Stored items
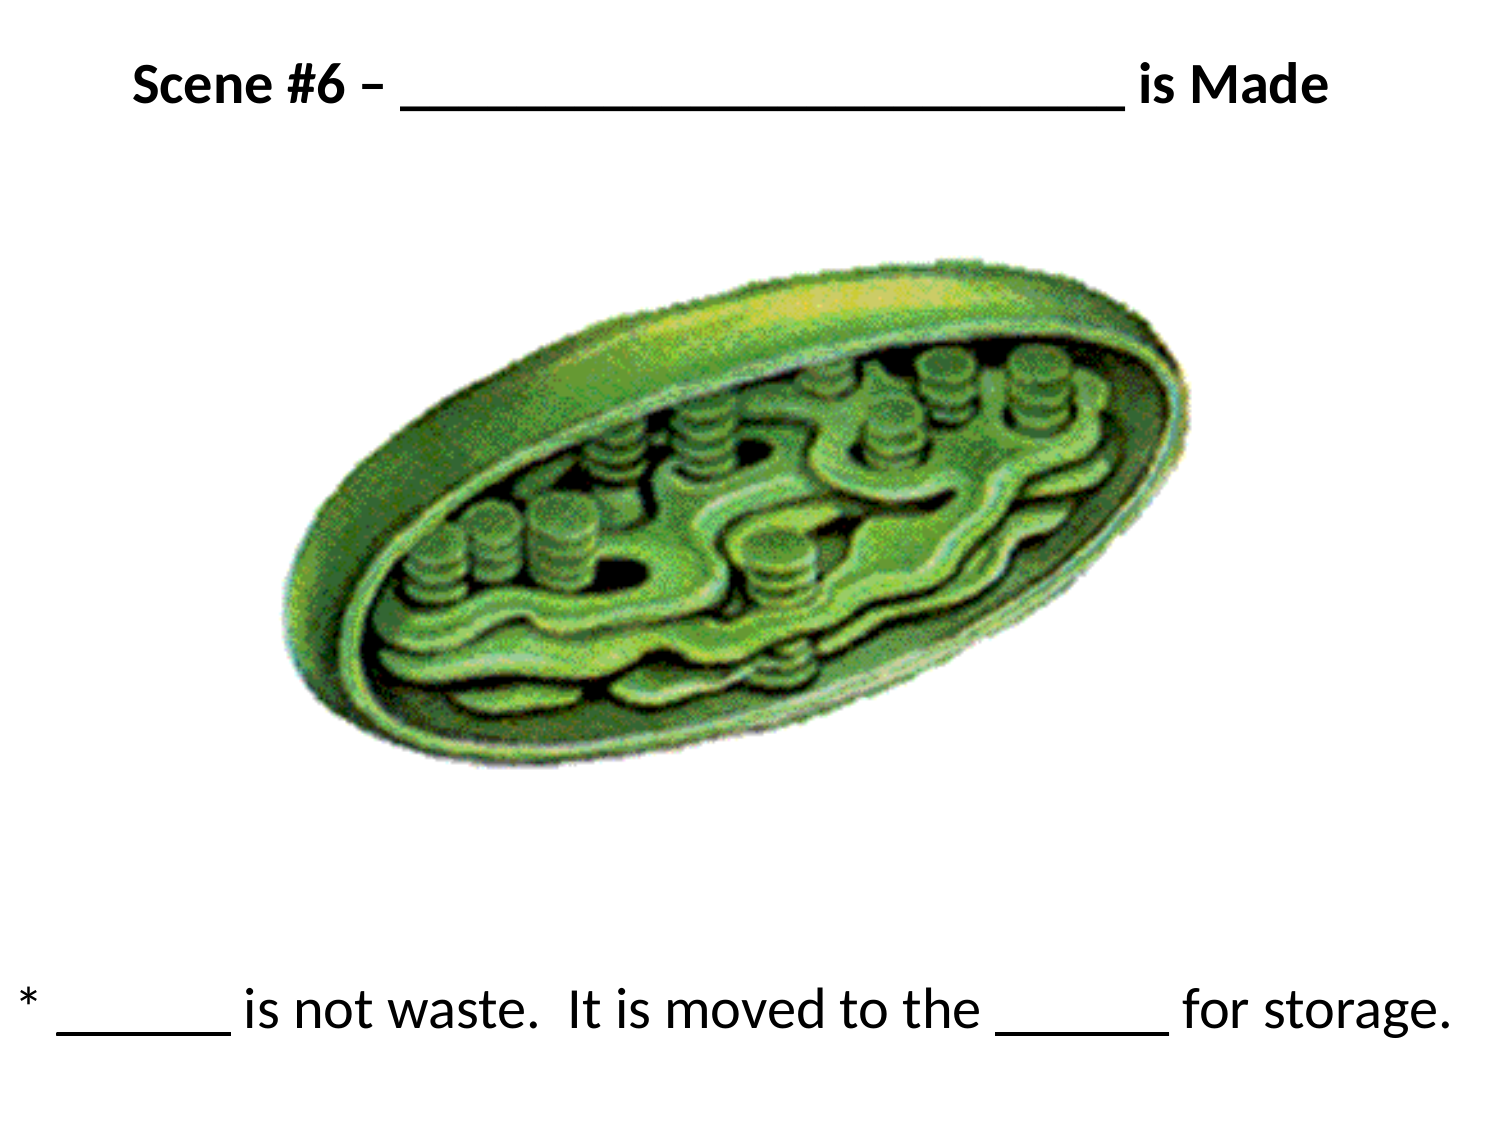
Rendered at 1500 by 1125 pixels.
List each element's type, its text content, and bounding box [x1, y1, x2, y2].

text_box Scene #6 – _________________________ is Made [37, 37, 1425, 123]
text_box * ______ is not waste. It is moved to the ______ for storage. [0, 962, 1500, 1048]
picture [274, 249, 1198, 776]
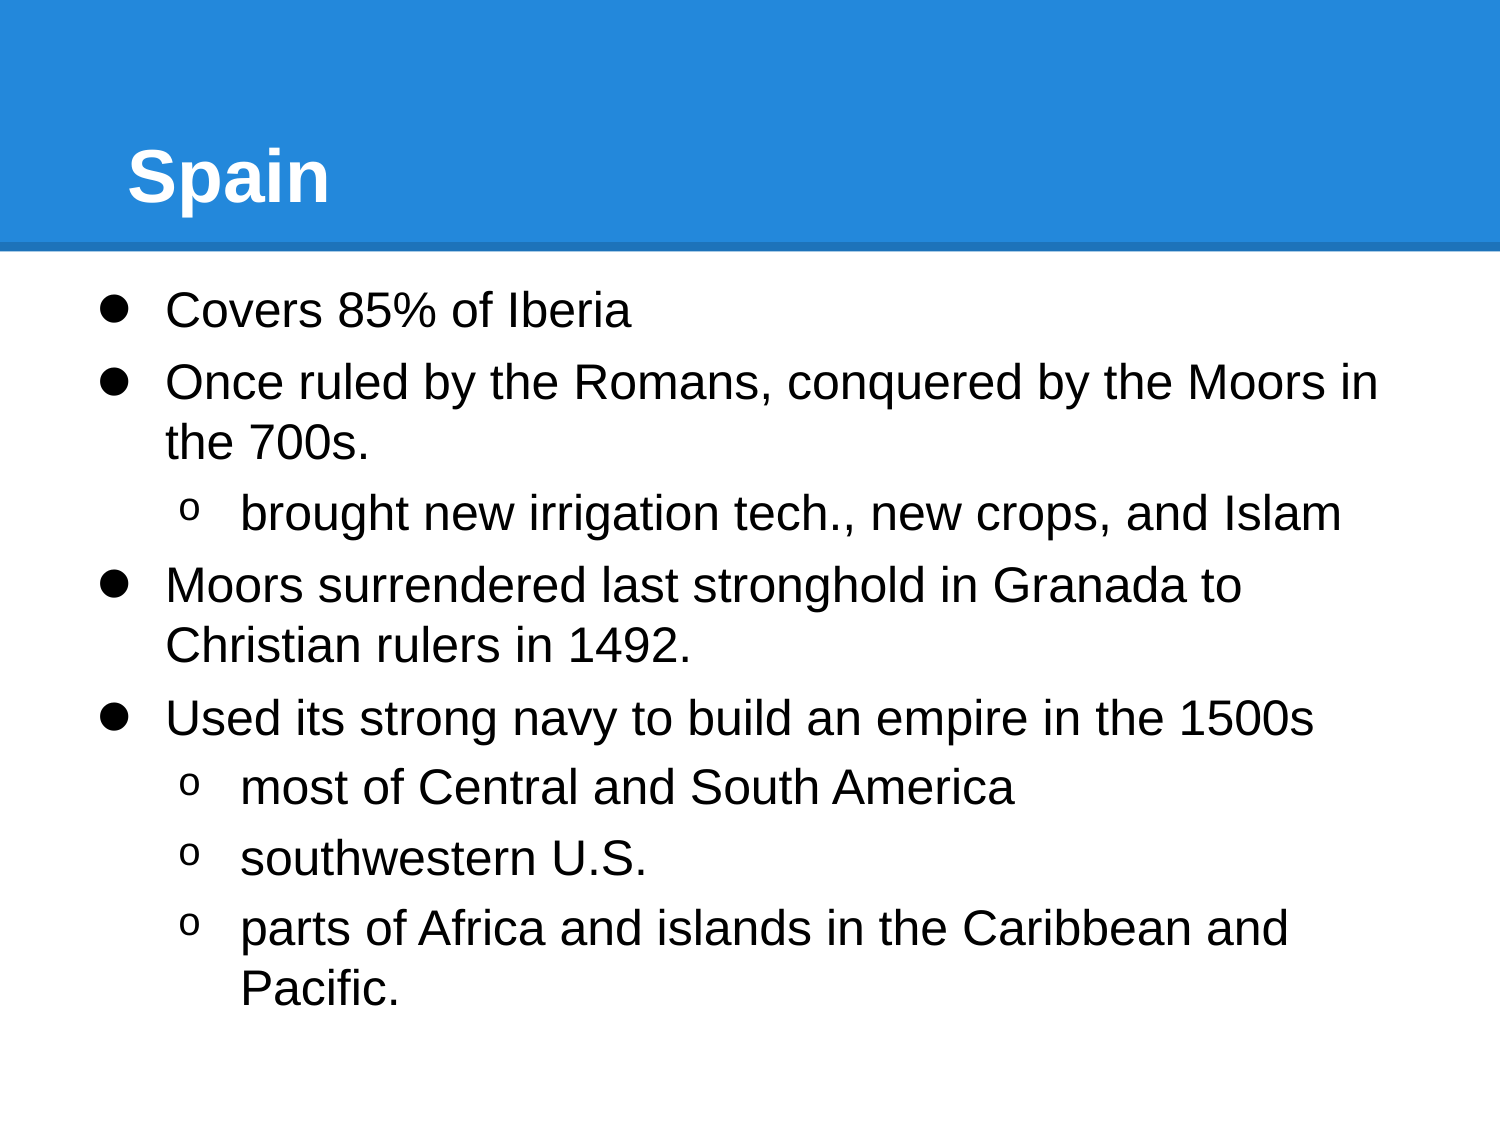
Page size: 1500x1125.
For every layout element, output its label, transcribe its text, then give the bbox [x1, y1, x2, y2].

YOUR TASK
The lines wanted are those from the one with "Page size: 1500x1125." through the last line of the records, repeated exactly and with both ends included.

WRITTEN ANSWER
Page size: 1500x1125.
For every layout element, output its label, transcribe its text, then give the bbox [x1, y1, x2, y2].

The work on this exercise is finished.